[Stored records]
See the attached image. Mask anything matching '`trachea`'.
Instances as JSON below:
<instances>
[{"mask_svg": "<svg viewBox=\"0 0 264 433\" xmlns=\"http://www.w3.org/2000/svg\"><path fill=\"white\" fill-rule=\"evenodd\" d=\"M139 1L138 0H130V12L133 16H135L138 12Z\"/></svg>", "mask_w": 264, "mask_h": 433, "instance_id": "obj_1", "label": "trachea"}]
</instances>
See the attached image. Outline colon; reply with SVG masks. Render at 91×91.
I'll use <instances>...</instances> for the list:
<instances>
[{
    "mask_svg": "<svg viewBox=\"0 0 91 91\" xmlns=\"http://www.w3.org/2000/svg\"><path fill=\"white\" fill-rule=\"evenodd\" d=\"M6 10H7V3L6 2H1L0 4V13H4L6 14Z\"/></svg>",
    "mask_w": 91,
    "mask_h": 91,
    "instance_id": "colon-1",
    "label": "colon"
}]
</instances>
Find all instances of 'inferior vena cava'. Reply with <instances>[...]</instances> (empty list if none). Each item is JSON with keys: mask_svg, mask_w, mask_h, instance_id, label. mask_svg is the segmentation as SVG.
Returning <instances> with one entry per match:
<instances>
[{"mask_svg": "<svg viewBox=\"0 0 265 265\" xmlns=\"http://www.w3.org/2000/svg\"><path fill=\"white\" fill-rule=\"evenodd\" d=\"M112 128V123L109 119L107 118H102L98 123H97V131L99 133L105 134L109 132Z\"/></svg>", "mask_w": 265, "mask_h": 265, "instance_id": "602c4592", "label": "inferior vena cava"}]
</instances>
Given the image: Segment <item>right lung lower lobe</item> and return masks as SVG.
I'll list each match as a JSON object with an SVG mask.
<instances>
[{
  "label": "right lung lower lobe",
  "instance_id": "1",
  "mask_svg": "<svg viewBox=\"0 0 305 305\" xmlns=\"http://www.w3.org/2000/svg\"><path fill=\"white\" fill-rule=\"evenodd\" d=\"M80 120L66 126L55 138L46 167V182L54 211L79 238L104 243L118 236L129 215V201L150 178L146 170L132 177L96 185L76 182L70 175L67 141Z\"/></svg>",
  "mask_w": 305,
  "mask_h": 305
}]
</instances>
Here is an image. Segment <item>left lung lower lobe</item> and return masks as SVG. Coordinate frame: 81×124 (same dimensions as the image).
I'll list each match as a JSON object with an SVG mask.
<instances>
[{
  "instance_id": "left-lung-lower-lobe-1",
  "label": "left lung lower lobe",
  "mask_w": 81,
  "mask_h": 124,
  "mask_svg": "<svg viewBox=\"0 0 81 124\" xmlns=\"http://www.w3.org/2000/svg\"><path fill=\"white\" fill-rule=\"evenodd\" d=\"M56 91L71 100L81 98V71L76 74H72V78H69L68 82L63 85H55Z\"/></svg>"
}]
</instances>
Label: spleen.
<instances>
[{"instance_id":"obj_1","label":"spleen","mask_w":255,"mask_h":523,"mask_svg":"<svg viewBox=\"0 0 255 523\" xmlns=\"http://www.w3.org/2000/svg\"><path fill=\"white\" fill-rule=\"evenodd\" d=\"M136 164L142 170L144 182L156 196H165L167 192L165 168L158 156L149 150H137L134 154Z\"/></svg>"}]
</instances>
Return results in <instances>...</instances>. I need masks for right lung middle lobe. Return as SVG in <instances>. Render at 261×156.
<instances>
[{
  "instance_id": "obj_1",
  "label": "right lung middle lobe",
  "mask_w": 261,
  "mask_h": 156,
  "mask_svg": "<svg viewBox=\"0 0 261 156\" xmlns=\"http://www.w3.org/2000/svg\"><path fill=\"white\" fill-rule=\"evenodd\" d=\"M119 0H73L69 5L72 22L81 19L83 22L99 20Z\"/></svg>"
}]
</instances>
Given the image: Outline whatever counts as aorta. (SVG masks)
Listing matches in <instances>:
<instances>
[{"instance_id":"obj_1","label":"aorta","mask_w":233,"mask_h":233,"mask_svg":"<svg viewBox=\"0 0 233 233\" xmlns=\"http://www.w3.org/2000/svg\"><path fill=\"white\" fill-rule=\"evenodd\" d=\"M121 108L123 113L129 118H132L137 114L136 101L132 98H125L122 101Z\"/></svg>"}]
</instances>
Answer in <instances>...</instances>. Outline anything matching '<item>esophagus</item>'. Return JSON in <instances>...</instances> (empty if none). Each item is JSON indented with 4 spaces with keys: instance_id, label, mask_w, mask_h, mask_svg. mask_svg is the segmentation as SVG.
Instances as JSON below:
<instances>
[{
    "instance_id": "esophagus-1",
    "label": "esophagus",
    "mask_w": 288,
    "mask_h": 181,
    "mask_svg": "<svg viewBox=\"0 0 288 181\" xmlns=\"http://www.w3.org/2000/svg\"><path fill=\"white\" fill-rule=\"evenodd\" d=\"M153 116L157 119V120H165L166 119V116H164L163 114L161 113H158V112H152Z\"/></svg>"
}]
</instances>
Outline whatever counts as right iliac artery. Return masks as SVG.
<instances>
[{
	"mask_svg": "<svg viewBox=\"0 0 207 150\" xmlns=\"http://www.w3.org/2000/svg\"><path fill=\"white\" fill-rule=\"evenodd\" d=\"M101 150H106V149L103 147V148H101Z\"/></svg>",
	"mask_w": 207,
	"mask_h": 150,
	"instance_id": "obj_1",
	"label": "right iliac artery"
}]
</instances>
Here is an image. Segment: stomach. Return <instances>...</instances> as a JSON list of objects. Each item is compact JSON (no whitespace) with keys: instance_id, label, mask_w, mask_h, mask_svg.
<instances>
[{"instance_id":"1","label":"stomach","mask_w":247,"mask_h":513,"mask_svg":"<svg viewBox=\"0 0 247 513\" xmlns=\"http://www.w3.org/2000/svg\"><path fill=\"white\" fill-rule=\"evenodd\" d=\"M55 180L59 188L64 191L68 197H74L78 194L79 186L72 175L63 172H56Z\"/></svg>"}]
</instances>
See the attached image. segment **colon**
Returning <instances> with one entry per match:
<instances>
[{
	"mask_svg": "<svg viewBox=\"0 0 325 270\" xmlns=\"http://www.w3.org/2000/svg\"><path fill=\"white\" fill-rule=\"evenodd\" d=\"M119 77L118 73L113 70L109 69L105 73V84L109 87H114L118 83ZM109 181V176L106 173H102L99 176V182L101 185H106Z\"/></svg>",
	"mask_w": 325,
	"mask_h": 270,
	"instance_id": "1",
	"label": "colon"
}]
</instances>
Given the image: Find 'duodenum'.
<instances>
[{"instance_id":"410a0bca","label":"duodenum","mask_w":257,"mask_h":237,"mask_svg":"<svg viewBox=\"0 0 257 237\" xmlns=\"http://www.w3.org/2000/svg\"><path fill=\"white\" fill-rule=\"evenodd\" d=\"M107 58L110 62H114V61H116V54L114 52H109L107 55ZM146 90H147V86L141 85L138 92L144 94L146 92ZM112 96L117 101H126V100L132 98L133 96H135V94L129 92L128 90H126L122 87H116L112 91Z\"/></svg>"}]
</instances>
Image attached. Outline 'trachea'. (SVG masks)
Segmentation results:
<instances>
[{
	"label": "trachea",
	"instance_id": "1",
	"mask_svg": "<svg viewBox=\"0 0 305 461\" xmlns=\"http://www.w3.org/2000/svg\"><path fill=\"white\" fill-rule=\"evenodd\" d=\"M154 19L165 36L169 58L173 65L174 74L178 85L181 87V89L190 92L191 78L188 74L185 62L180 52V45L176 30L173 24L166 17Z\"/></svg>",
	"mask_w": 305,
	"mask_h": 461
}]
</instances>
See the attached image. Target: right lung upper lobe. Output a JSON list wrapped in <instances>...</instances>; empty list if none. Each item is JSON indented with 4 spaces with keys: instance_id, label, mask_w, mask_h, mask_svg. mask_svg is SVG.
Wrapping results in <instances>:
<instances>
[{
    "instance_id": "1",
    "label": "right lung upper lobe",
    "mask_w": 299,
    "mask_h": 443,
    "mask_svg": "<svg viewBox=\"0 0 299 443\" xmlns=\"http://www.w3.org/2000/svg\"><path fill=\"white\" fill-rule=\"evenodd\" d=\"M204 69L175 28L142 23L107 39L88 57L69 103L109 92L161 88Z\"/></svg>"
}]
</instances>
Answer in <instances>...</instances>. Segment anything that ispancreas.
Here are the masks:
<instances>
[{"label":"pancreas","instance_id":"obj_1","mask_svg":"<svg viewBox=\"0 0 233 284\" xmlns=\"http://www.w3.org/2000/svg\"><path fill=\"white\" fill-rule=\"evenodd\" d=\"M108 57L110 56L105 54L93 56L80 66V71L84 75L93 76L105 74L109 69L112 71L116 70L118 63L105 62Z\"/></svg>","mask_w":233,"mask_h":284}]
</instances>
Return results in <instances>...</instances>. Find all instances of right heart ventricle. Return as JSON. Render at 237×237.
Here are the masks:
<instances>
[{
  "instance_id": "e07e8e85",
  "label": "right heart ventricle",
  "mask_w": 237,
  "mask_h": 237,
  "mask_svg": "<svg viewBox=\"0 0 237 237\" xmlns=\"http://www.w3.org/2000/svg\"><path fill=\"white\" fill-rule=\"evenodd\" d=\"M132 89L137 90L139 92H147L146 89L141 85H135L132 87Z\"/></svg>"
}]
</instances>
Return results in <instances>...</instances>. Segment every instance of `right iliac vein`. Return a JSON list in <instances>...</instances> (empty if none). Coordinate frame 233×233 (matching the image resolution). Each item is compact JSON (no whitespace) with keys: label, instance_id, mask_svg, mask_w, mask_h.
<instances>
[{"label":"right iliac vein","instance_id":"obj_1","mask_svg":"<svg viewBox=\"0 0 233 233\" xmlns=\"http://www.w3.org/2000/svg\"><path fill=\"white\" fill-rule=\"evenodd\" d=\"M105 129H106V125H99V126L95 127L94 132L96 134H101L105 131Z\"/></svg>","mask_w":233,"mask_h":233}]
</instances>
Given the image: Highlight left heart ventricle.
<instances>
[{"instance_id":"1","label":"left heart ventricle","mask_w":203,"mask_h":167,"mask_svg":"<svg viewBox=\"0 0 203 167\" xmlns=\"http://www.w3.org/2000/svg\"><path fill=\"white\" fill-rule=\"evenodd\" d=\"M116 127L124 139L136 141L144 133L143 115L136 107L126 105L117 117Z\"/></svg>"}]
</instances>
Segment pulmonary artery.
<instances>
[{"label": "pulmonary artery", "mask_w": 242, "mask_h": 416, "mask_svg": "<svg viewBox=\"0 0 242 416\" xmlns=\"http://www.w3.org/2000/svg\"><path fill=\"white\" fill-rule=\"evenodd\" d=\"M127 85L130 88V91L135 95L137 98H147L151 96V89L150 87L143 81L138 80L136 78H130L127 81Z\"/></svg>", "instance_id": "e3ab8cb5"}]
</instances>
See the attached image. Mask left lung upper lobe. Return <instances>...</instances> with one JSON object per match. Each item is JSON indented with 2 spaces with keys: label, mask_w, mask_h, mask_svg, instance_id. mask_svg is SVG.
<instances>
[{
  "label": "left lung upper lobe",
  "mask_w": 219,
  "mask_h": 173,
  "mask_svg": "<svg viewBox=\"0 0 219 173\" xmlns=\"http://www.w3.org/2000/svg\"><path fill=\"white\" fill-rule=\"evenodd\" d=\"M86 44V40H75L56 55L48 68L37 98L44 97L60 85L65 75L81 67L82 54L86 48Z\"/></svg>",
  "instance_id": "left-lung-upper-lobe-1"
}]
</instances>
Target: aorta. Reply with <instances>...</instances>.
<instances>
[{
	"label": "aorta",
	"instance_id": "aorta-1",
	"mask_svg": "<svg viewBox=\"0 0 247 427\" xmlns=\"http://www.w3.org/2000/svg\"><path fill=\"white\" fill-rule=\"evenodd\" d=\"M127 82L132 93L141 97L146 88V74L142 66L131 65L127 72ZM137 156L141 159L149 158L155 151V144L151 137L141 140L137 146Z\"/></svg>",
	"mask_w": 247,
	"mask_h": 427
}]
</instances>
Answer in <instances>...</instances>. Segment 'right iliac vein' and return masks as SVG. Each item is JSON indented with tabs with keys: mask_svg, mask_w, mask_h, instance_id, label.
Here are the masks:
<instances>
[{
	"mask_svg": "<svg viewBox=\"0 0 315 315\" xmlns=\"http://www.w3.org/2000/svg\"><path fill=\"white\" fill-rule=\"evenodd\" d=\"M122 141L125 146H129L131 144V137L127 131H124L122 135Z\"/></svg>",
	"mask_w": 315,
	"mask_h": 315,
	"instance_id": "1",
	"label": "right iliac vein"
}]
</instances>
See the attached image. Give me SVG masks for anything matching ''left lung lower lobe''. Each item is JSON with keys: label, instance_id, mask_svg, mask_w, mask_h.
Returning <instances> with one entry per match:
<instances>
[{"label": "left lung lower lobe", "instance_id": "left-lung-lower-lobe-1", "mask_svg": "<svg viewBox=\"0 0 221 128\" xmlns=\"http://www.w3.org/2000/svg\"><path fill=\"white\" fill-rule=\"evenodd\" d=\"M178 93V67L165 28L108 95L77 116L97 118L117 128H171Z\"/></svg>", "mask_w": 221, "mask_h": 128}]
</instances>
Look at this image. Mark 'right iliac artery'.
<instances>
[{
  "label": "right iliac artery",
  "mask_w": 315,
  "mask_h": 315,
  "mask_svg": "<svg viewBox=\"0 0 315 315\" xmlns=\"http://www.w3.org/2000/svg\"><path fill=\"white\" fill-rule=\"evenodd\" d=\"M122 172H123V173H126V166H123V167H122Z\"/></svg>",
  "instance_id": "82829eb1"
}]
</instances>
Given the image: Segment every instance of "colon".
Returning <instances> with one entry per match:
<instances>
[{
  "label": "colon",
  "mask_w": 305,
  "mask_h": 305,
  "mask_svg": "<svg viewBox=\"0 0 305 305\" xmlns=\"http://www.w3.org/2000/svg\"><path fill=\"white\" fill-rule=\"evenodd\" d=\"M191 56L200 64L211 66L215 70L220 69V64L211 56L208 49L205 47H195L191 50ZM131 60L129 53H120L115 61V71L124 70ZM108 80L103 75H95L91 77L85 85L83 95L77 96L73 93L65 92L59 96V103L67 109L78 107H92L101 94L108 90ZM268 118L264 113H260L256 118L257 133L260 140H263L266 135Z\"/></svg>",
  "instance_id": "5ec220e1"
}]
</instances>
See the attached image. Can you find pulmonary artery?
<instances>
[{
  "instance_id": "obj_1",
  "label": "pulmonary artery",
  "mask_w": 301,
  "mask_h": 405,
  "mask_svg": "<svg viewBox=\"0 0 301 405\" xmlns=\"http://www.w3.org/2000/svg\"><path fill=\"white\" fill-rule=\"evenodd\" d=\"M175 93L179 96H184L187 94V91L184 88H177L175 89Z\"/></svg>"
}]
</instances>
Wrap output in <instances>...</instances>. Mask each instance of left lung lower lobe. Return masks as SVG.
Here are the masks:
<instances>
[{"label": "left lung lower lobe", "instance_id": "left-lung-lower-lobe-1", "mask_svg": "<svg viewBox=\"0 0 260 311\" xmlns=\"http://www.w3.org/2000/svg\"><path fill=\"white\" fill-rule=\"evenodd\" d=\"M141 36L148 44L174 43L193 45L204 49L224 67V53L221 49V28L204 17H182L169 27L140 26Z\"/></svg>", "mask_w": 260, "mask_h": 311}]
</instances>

◆ **Problem to solve**
In how many lines of the entries above does the string "whatever" appear, with case counting? Give only the number.

◆ **Worked solution**
2